Certaines grands-mères savent encore reconnaître au bord des chemins les herbes pour savonner, rincer, raviver les couleurs ou parfumer le linge.
Dans les périodes de disette, quand le savon vient à manquer, les femmes se rendent au bord des ruisseaux ou au pied de quelques talus secs pour y cueillir l’ « herbe à savon ». La saponaire officinale (Saponaria officinalis) est une plante vivace, traçante, qui fleurit en août et septembre. Toutes les parties de la plante et surtout la racine moussent lorsqu’elles sont froissées dans l’eau.
Au Moyen-âge, elle est utilisée pour dégraisser la laine des moutons et est appelée « herbe à foulon ». Elle a également servi à nettoyer les plaies des lépreux, les dartres, la gale et l’eczéma.
La saponaire officinale est devenue une plante ornementale dans les jardins. La variété à fleurs doubles ‘Plena’ est réputée pour sa floraison tardive en septembre.
Pendant la Seconde Guerre mondiale, elle a remplacé le savon manquant : « Je me souviens que ma grand-mère me lavait le visage avec la fleur. Ça sentait bon. »
Pour rincer : iris et grande aunée
« Le jour de la lessive, on n’arrose jamais les jardins, de crainte qu’il ne pleuve, raconte Bernadette.

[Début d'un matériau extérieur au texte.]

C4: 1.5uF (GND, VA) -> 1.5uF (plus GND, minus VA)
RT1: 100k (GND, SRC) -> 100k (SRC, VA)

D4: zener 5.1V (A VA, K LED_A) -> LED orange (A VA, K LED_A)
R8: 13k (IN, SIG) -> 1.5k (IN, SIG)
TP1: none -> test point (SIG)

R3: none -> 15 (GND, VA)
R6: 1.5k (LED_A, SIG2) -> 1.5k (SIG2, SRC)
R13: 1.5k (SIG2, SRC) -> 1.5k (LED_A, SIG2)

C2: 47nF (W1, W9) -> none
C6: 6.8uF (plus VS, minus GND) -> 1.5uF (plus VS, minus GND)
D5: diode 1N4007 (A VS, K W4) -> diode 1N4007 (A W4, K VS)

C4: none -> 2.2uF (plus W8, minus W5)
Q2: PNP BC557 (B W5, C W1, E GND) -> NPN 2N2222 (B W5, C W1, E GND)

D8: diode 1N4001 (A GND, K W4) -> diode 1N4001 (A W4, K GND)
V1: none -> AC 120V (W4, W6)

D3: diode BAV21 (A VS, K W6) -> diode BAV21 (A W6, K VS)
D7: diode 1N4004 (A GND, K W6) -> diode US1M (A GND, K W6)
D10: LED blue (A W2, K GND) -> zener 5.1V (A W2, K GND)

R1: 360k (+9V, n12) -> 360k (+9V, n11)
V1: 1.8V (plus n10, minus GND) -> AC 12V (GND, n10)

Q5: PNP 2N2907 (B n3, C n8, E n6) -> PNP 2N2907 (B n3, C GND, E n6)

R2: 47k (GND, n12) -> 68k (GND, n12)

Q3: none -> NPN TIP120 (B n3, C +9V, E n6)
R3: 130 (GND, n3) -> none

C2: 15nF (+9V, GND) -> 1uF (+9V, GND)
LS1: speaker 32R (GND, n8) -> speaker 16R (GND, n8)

On faisait deux grandes lessives par an pour laver tout le linge blanc. Il était déposé dans un cuveau. Sur le dessus, on place une étamine pleine de cendre de bois de pommier et de feuilles de laurier sauce. Avec le pucheux, on passe de l’eau bouillante que l’on recueille en bas du cuveau, que l’on réchauffe et repasse sur le linge. »
Au rinçage, on utilise de la racine d’iris des marais (Iris pseudacorus) ou d’iris des jardins pour redonner toute sa fraîcheur au linge. Dans quelques familles, on va arracher de la racine d’aunée à grandes feuilles (Inula helenium) plante sauvage naturalisée sur les talus et quelques fossés du Pays d’Auge et du littoral ouest du Cotentin. À cet usage elle fut cultivée dans les jardins. Sa racine dégage une agréable odeur de violette.
Le lierre ravive le noir
Le noir était porté très jeune dans les familles. Au début du XXe siècle, la mariée est parfois vêtue de noir. Dès le premier deuil dans la famille, les vêtements sont teints par la ménagère ou confiés à la teinturerie. Mais cette couleur passe exposée à la lumière. Pour lui redonner sa brillance, les femmes mettent à tremper les vêtements de deuil avec des feuilles de lierre (Hedera helix).
Le muguet des armoires
Quand la lessive a séché, étendue sur des cordeaux entre les pommiers dans la cour de la maison, le linge est soigneusement rangé dans les armoires. Pour lui conserver toute sa fraîcheur, on glisse entre les piles de draps de petits bouquets de « muguet des armoires » ou aspérule odorante (Asperula odorata). Cueillie dans les bois de hêtres, c’est une petite fleur blanche discrète et sans odeur. C’est seulement lorsqu’on la coupe qu’elle dégage un agréable parfum d’amande. Le botaniste Louis-Alphonse de Brébisson signale son usage et son nom de « muguet des armoires » dans sa Flore de la Normandie publiée en 1836.
Les fleurs de lavande cueillies à la fin de l’été, emballées dans de petits sachets de papier de soie, sont glissées entre les piles de draps de lin ou de coton.
Les garde-robes
L’aurone (Artemisia abrotanum) est cultivée depuis le Moyen-âge comme plante médicinale. C’est une armoise au feuillage finement découpé, utilisée pour stimuler la digestion et comme vermifuge.
Dans les armoires, on suspend un rameau d’aurone pour parfumer le linge et en éloigner les insectes.
La santoline (Santolina chamaecyparissus) est utilisée pour ses propriétés identiques : dans les armoires, elle sert de « garde-robe » en éloignant les mites. Le terme de « garde-robe » est attesté par Louis Du Bois dans son Glossaire du patois normand (Lisieux, 1856).